- EXERCISE GOAL:
Would you please write out every record exactly?

- EXTRACTED RECORDS:
:::
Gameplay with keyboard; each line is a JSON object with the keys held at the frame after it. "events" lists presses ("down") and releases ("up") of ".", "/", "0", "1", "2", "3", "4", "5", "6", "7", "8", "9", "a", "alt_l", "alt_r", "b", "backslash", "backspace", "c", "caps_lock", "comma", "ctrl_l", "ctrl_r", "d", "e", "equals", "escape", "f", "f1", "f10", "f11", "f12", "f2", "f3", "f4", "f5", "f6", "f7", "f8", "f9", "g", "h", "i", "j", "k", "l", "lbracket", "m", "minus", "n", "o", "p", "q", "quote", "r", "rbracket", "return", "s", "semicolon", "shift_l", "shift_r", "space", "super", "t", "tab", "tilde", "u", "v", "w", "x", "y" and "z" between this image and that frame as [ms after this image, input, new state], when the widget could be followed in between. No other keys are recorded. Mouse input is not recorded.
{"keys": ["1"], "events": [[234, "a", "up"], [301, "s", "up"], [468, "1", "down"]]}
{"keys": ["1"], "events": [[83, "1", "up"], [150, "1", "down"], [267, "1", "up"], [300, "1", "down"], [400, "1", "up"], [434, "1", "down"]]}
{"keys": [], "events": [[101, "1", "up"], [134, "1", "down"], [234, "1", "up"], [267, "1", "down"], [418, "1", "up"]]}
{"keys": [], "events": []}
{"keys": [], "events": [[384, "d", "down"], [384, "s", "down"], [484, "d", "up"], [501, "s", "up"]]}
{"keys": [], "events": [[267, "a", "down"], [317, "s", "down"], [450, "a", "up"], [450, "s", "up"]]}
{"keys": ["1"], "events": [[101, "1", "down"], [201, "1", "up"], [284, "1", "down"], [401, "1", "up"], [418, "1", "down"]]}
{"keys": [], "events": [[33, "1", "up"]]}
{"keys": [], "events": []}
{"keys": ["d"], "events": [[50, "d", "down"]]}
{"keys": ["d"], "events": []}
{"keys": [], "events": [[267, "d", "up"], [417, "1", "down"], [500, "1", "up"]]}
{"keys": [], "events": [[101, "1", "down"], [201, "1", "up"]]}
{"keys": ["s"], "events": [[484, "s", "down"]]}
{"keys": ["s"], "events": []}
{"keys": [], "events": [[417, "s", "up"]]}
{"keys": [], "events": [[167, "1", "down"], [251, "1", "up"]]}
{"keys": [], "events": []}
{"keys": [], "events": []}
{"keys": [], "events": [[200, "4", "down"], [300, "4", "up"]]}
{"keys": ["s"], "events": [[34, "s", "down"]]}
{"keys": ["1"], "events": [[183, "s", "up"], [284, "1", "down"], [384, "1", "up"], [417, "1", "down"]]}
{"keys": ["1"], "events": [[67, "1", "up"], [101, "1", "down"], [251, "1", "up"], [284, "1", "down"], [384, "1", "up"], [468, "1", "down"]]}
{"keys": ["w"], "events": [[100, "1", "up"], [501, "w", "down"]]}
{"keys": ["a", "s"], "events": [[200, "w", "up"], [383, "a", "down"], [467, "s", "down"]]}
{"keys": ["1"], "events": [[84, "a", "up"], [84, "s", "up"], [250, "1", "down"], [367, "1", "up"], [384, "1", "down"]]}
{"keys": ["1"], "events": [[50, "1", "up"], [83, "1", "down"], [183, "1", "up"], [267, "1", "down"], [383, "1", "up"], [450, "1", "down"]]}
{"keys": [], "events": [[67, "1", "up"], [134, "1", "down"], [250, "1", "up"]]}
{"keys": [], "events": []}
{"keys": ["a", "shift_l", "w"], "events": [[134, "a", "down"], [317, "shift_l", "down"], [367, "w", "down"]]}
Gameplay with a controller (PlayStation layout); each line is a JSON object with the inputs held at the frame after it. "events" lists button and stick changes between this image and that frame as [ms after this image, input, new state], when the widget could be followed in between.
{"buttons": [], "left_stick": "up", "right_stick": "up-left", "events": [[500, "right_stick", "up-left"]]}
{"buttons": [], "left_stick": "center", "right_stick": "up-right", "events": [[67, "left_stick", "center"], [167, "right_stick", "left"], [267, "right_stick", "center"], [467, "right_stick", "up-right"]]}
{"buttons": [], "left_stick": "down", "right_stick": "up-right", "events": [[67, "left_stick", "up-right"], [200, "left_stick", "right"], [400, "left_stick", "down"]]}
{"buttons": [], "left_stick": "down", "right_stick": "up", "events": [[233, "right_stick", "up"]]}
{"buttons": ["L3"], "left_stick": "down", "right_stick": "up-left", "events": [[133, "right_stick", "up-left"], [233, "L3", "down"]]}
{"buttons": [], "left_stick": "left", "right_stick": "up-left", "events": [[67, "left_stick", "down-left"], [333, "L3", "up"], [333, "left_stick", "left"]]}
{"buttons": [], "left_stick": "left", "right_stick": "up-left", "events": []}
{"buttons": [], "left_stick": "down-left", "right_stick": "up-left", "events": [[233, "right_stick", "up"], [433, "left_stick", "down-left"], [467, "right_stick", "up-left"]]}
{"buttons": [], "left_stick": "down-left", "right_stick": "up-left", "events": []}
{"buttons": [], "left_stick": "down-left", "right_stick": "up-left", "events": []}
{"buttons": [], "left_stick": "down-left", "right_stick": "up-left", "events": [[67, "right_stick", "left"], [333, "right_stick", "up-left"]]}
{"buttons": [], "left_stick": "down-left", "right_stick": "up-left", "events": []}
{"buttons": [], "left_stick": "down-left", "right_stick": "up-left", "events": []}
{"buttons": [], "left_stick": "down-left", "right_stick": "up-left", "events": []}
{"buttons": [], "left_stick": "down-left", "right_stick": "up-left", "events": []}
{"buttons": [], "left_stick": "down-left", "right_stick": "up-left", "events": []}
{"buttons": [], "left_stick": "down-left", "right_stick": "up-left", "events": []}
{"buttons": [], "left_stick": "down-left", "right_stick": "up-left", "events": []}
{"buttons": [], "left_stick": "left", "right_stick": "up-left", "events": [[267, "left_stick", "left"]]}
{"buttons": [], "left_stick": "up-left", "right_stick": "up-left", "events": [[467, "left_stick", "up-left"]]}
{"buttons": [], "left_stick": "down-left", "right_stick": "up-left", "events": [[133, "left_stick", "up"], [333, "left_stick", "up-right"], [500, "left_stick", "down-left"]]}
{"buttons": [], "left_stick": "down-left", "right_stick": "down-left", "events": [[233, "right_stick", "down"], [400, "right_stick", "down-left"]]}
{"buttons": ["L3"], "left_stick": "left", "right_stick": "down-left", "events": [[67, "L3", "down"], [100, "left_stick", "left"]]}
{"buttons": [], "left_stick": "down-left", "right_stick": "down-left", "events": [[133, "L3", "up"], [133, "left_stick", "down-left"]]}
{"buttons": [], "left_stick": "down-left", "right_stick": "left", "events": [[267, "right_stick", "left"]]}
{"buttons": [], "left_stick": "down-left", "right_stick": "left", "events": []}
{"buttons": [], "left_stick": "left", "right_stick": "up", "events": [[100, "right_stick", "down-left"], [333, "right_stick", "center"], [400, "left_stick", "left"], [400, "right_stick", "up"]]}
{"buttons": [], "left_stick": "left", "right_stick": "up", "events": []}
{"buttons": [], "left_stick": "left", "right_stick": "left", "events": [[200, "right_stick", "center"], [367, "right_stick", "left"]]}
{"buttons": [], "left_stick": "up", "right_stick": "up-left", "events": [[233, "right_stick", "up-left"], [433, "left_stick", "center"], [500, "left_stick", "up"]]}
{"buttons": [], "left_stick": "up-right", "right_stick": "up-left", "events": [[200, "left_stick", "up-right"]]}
:::
- EXERCISE ANSWER:
Gameplay with keyboard; each line is a JSON object with the keys held at the frame after it. "events" lists presses ("down") and releases ("up") of ".", "/", "0", "1", "2", "3", "4", "5", "6", "7", "8", "9", "a", "alt_l", "alt_r", "b", "backslash", "backspace", "c", "caps_lock", "comma", "ctrl_l", "ctrl_r", "d", "e", "equals", "escape", "f", "f1", "f10", "f11", "f12", "f2", "f3", "f4", "f5", "f6", "f7", "f8", "f9", "g", "h", "i", "j", "k", "l", "lbracket", "m", "minus", "n", "o", "p", "q", "quote", "r", "rbracket", "return", "s", "semicolon", "shift_l", "shift_r", "space", "super", "t", "tab", "tilde", "u", "v", "w", "x", "y" and "z" between this image and that frame as [ms after this image, input, new state], when the widget could be followed in between. No other keys are recorded. Mouse input is not recorded.
{"keys": ["1"], "events": [[234, "a", "up"], [301, "s", "up"], [468, "1", "down"]]}
{"keys": ["1"], "events": [[83, "1", "up"], [150, "1", "down"], [267, "1", "up"], [300, "1", "down"], [400, "1", "up"], [434, "1", "down"]]}
{"keys": [], "events": [[101, "1", "up"], [134, "1", "down"], [234, "1", "up"], [267, "1", "down"], [418, "1", "up"]]}
{"keys": [], "events": []}
{"keys": [], "events": [[384, "d", "down"], [384, "s", "down"], [484, "d", "up"], [501, "s", "up"]]}
{"keys": [], "events": [[267, "a", "down"], [317, "s", "down"], [450, "a", "up"], [450, "s", "up"]]}
{"keys": ["1"], "events": [[101, "1", "down"], [201, "1", "up"], [284, "1", "down"], [401, "1", "up"], [418, "1", "down"]]}
{"keys": [], "events": [[33, "1", "up"]]}
{"keys": [], "events": []}
{"keys": ["d"], "events": [[50, "d", "down"]]}
{"keys": ["d"], "events": []}
{"keys": [], "events": [[267, "d", "up"], [417, "1", "down"], [500, "1", "up"]]}
{"keys": [], "events": [[101, "1", "down"], [201, "1", "up"]]}
{"keys": ["s"], "events": [[484, "s", "down"]]}
{"keys": ["s"], "events": []}
{"keys": [], "events": [[417, "s", "up"]]}
{"keys": [], "events": [[167, "1", "down"], [251, "1", "up"]]}
{"keys": [], "events": []}
{"keys": [], "events": []}
{"keys": [], "events": [[200, "4", "down"], [300, "4", "up"]]}
{"keys": ["s"], "events": [[34, "s", "down"]]}
{"keys": ["1"], "events": [[183, "s", "up"], [284, "1", "down"], [384, "1", "up"], [417, "1", "down"]]}
{"keys": ["1"], "events": [[67, "1", "up"], [101, "1", "down"], [251, "1", "up"], [284, "1", "down"], [384, "1", "up"], [468, "1", "down"]]}
{"keys": ["w"], "events": [[100, "1", "up"], [501, "w", "down"]]}
{"keys": ["a", "s"], "events": [[200, "w", "up"], [383, "a", "down"], [467, "s", "down"]]}
{"keys": ["1"], "events": [[84, "a", "up"], [84, "s", "up"], [250, "1", "down"], [367, "1", "up"], [384, "1", "down"]]}
{"keys": ["1"], "events": [[50, "1", "up"], [83, "1", "down"], [183, "1", "up"], [267, "1", "down"], [383, "1", "up"], [450, "1", "down"]]}
{"keys": [], "events": [[67, "1", "up"], [134, "1", "down"], [250, "1", "up"]]}
{"keys": [], "events": []}
{"keys": ["a", "shift_l", "w"], "events": [[134, "a", "down"], [317, "shift_l", "down"], [367, "w", "down"]]}
Gameplay with a controller (PlayStation layout); each line is a JSON object with the inputs held at the frame after it. "events" lists button and stick changes between this image and that frame as [ms after this image, input, new state], when the widget could be followed in between.
{"buttons": [], "left_stick": "up", "right_stick": "up-left", "events": [[500, "right_stick", "up-left"]]}
{"buttons": [], "left_stick": "center", "right_stick": "up-right", "events": [[67, "left_stick", "center"], [167, "right_stick", "left"], [267, "right_stick", "center"], [467, "right_stick", "up-right"]]}
{"buttons": [], "left_stick": "down", "right_stick": "up-right", "events": [[67, "left_stick", "up-right"], [200, "left_stick", "right"], [400, "left_stick", "down"]]}
{"buttons": [], "left_stick": "down", "right_stick": "up", "events": [[233, "right_stick", "up"]]}
{"buttons": ["L3"], "left_stick": "down", "right_stick": "up-left", "events": [[133, "right_stick", "up-left"], [233, "L3", "down"]]}
{"buttons": [], "left_stick": "left", "right_stick": "up-left", "events": [[67, "left_stick", "down-left"], [333, "L3", "up"], [333, "left_stick", "left"]]}
{"buttons": [], "left_stick": "left", "right_stick": "up-left", "events": []}
{"buttons": [], "left_stick": "down-left", "right_stick": "up-left", "events": [[233, "right_stick", "up"], [433, "left_stick", "down-left"], [467, "right_stick", "up-left"]]}
{"buttons": [], "left_stick": "down-left", "right_stick": "up-left", "events": []}
{"buttons": [], "left_stick": "down-left", "right_stick": "up-left", "events": []}
{"buttons": [], "left_stick": "down-left", "right_stick": "up-left", "events": [[67, "right_stick", "left"], [333, "right_stick", "up-left"]]}
{"buttons": [], "left_stick": "down-left", "right_stick": "up-left", "events": []}
{"buttons": [], "left_stick": "down-left", "right_stick": "up-left", "events": []}
{"buttons": [], "left_stick": "down-left", "right_stick": "up-left", "events": []}
{"buttons": [], "left_stick": "down-left", "right_stick": "up-left", "events": []}
{"buttons": [], "left_stick": "down-left", "right_stick": "up-left", "events": []}
{"buttons": [], "left_stick": "down-left", "right_stick": "up-left", "events": []}
{"buttons": [], "left_stick": "down-left", "right_stick": "up-left", "events": []}
{"buttons": [], "left_stick": "left", "right_stick": "up-left", "events": [[267, "left_stick", "left"]]}
{"buttons": [], "left_stick": "up-left", "right_stick": "up-left", "events": [[467, "left_stick", "up-left"]]}
{"buttons": [], "left_stick": "down-left", "right_stick": "up-left", "events": [[133, "left_stick", "up"], [333, "left_stick", "up-right"], [500, "left_stick", "down-left"]]}
{"buttons": [], "left_stick": "down-left", "right_stick": "down-left", "events": [[233, "right_stick", "down"], [400, "right_stick", "down-left"]]}
{"buttons": ["L3"], "left_stick": "left", "right_stick": "down-left", "events": [[67, "L3", "down"], [100, "left_stick", "left"]]}
{"buttons": [], "left_stick": "down-left", "right_stick": "down-left", "events": [[133, "L3", "up"], [133, "left_stick", "down-left"]]}
{"buttons": [], "left_stick": "down-left", "right_stick": "left", "events": [[267, "right_stick", "left"]]}
{"buttons": [], "left_stick": "down-left", "right_stick": "left", "events": []}
{"buttons": [], "left_stick": "left", "right_stick": "up", "events": [[100, "right_stick", "down-left"], [333, "right_stick", "center"], [400, "left_stick", "left"], [400, "right_stick", "up"]]}
{"buttons": [], "left_stick": "left", "right_stick": "up", "events": []}
{"buttons": [], "left_stick": "left", "right_stick": "left", "events": [[200, "right_stick", "center"], [367, "right_stick", "left"]]}
{"buttons": [], "left_stick": "up", "right_stick": "up-left", "events": [[233, "right_stick", "up-left"], [433, "left_stick", "center"], [500, "left_stick", "up"]]}
{"buttons": [], "left_stick": "up-right", "right_stick": "up-left", "events": [[200, "left_stick", "up-right"]]}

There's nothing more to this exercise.